### WRITTEN EXERCISE
With the pictures left out, write out exactly the lines from the one containing "through a 30" through the end.

### MATERIAL
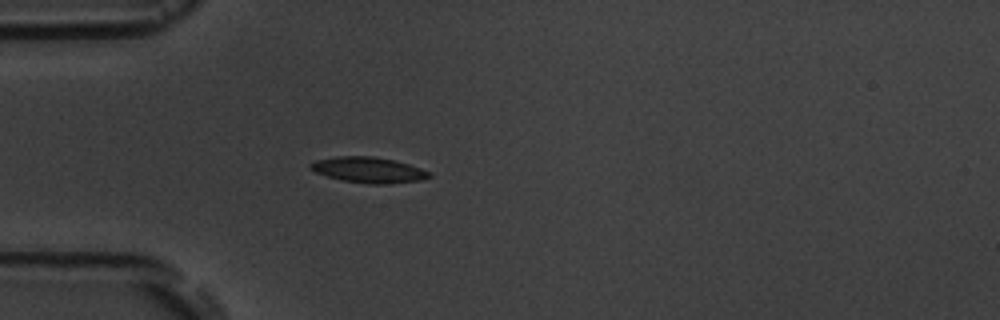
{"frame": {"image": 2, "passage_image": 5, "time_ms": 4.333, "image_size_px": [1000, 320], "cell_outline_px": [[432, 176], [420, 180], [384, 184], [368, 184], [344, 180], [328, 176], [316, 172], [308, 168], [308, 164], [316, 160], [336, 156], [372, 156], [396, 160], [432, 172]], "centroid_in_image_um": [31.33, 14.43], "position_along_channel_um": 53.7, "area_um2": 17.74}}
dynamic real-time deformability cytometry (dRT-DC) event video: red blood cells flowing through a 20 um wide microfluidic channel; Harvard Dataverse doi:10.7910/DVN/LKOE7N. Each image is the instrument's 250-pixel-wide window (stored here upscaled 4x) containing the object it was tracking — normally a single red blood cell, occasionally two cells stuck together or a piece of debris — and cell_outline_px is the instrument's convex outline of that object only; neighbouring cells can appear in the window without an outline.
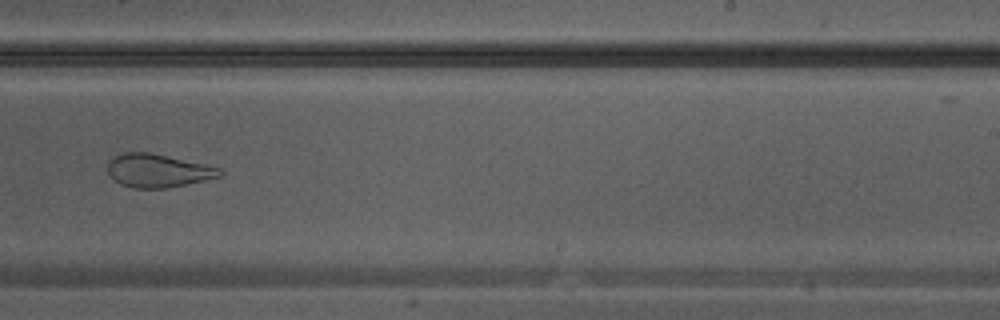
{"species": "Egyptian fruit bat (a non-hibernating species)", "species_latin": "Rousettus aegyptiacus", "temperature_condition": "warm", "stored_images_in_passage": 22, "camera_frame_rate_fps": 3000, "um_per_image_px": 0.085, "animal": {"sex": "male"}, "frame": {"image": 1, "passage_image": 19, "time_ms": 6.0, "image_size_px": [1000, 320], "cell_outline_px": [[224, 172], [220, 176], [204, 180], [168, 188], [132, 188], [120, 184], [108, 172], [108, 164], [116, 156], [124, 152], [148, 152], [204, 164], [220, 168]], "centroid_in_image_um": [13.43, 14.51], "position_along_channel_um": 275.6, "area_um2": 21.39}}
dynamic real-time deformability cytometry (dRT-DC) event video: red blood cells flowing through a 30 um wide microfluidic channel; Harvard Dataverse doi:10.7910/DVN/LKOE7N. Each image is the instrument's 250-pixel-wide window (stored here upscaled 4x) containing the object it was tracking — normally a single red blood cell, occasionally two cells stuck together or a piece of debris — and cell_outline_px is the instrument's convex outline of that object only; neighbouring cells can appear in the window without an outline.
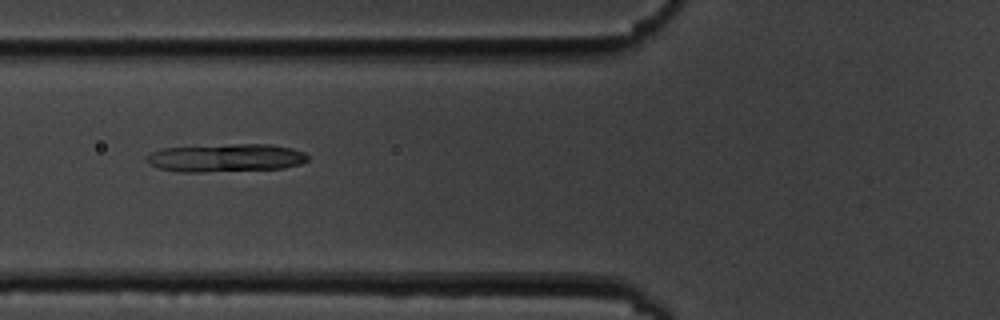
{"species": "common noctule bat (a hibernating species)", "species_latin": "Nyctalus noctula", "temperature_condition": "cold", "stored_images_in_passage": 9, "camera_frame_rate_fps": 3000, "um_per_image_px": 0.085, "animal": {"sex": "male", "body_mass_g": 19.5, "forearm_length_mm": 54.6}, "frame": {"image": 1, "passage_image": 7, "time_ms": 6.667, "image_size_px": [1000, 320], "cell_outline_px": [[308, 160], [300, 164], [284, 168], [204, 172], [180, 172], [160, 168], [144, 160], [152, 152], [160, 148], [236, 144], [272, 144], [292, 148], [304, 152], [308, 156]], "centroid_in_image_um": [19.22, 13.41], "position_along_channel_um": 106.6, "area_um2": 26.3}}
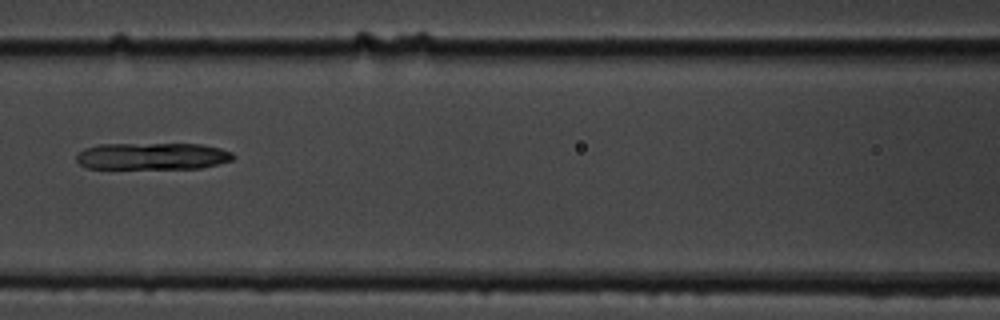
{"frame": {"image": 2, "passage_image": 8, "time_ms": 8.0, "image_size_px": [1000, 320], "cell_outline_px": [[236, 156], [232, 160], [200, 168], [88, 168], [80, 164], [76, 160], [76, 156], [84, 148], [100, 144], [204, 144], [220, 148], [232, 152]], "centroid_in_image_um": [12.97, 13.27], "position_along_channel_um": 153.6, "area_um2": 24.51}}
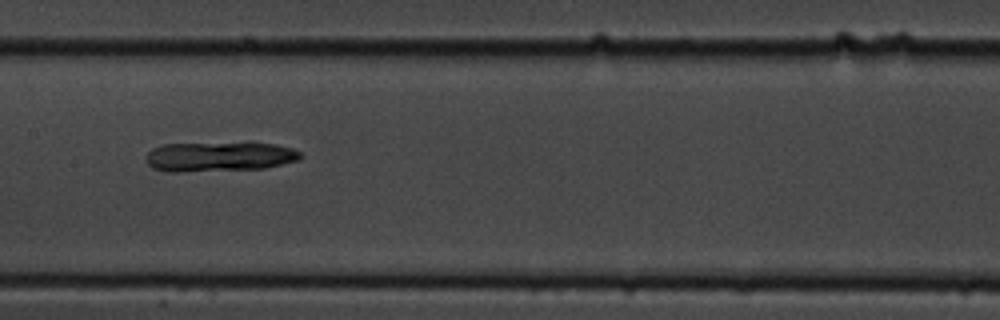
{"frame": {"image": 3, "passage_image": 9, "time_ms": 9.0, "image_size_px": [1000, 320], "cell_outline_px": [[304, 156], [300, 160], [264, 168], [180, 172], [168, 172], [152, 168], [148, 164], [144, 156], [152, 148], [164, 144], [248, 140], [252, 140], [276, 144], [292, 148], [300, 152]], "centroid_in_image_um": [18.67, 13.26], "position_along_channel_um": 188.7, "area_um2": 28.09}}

### ANSWER TO THIS TASK
dynamic real-time deformability cytometry (dRT-DC) event video: red blood cells flowing through a 30 um wide microfluidic channel; Harvard Dataverse doi:10.7910/DVN/LKOE7N. Each image is the instrument's 250-pixel-wide window (stored here upscaled 4x) containing the object it was tracking — normally a single red blood cell, occasionally two cells stuck together or a piece of debris — and cell_outline_px is the instrument's convex outline of that object only; neighbouring cells can appear in the window without an outline.
{"species": "common noctule bat (a hibernating species)", "species_latin": "Nyctalus noctula", "temperature_condition": "cold", "stored_images_in_passage": 9, "camera_frame_rate_fps": 3000, "um_per_image_px": 0.085, "animal": {"sex": "male", "body_mass_g": 19.5, "forearm_length_mm": 54.6}, "frame": {"image": 1, "passage_image": 7, "time_ms": 6.667, "image_size_px": [1000, 320], "cell_outline_px": [[308, 160], [300, 164], [284, 168], [204, 172], [180, 172], [160, 168], [144, 160], [152, 152], [160, 148], [236, 144], [272, 144], [292, 148], [304, 152], [308, 156]], "centroid_in_image_um": [19.22, 13.41], "position_along_channel_um": 106.6, "area_um2": 26.3}}
{"frame": {"image": 2, "passage_image": 8, "time_ms": 8.0, "image_size_px": [1000, 320], "cell_outline_px": [[236, 156], [232, 160], [200, 168], [88, 168], [80, 164], [76, 160], [76, 156], [84, 148], [100, 144], [204, 144], [220, 148], [232, 152]], "centroid_in_image_um": [12.97, 13.27], "position_along_channel_um": 153.6, "area_um2": 24.51}}
{"frame": {"image": 3, "passage_image": 9, "time_ms": 9.0, "image_size_px": [1000, 320], "cell_outline_px": [[304, 156], [300, 160], [264, 168], [180, 172], [168, 172], [152, 168], [148, 164], [144, 156], [152, 148], [164, 144], [248, 140], [252, 140], [276, 144], [292, 148], [300, 152]], "centroid_in_image_um": [18.67, 13.26], "position_along_channel_um": 188.7, "area_um2": 28.09}}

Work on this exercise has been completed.